▸ **Work to complete**
Only a single number is expected: how many lines of the data hold the word "nose".

▸ **Supplied material**

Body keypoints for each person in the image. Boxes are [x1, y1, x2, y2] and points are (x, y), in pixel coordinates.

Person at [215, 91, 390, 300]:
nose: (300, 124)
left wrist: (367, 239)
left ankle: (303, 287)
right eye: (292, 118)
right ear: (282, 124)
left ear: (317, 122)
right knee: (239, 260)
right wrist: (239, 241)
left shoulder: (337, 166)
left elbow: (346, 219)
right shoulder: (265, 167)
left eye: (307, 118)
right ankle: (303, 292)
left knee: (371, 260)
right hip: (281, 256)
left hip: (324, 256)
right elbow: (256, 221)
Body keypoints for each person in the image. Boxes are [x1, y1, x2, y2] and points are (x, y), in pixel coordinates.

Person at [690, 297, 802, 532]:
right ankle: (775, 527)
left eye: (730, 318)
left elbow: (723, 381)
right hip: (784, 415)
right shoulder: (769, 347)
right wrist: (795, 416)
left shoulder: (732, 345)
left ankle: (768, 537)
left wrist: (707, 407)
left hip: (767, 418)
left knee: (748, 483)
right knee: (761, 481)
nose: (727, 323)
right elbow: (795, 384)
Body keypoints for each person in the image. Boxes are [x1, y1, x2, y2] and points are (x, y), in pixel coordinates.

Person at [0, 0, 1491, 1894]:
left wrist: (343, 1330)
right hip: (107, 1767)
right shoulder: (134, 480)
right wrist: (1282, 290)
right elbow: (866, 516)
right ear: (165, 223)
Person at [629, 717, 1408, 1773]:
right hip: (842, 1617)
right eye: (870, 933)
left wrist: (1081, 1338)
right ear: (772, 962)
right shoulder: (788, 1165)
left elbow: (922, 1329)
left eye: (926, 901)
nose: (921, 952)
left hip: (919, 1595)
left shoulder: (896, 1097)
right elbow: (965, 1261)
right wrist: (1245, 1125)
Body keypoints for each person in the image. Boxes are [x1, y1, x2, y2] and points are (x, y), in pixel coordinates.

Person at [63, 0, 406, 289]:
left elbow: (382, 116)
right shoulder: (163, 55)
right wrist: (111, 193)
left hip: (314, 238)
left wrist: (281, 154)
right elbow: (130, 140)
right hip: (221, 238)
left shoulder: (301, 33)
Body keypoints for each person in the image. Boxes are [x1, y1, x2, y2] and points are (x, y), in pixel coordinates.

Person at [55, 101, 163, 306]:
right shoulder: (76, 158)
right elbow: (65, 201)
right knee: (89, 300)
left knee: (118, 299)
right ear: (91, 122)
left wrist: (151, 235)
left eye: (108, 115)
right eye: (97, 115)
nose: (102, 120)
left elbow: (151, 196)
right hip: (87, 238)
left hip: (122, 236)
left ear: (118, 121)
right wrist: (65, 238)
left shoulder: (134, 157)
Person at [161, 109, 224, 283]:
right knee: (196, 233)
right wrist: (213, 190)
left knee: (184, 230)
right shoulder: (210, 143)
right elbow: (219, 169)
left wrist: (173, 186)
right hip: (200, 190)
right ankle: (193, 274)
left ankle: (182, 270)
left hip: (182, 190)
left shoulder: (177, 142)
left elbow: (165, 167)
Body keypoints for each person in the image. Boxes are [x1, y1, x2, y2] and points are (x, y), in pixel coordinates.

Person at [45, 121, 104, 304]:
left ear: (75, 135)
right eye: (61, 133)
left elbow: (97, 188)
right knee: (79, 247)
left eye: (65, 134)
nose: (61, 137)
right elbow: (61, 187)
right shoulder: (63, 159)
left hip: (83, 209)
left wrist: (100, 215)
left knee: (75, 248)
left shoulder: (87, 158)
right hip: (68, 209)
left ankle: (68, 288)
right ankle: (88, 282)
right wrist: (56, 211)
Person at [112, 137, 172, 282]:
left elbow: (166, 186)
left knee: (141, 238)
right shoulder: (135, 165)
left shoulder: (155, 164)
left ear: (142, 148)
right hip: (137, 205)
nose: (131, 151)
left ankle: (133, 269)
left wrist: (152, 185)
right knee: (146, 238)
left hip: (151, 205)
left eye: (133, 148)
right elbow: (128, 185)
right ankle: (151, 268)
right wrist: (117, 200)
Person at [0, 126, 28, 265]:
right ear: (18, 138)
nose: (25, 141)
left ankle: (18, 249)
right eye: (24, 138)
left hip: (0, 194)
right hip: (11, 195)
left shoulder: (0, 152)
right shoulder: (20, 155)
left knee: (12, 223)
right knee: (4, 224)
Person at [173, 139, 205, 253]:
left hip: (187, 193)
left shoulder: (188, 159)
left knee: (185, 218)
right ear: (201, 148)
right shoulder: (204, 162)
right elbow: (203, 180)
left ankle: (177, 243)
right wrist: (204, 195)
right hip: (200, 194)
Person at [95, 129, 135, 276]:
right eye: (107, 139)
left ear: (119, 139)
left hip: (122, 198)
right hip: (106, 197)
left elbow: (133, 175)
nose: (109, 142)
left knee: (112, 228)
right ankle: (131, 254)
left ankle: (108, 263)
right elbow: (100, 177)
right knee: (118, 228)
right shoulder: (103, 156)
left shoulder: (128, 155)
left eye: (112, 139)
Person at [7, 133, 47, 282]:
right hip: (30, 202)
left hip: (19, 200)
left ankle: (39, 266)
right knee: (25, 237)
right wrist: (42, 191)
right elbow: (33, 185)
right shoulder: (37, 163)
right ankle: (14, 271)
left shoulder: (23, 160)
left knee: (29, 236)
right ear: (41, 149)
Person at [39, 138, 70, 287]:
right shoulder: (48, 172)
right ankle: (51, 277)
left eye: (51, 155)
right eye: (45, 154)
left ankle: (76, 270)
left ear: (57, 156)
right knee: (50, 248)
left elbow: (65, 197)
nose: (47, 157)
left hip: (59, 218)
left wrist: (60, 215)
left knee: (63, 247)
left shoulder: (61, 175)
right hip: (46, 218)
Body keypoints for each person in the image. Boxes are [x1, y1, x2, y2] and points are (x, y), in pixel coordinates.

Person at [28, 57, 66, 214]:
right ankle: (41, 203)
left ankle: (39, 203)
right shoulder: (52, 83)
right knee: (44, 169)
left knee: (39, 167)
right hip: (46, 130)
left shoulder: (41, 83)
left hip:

▸ **Output**
9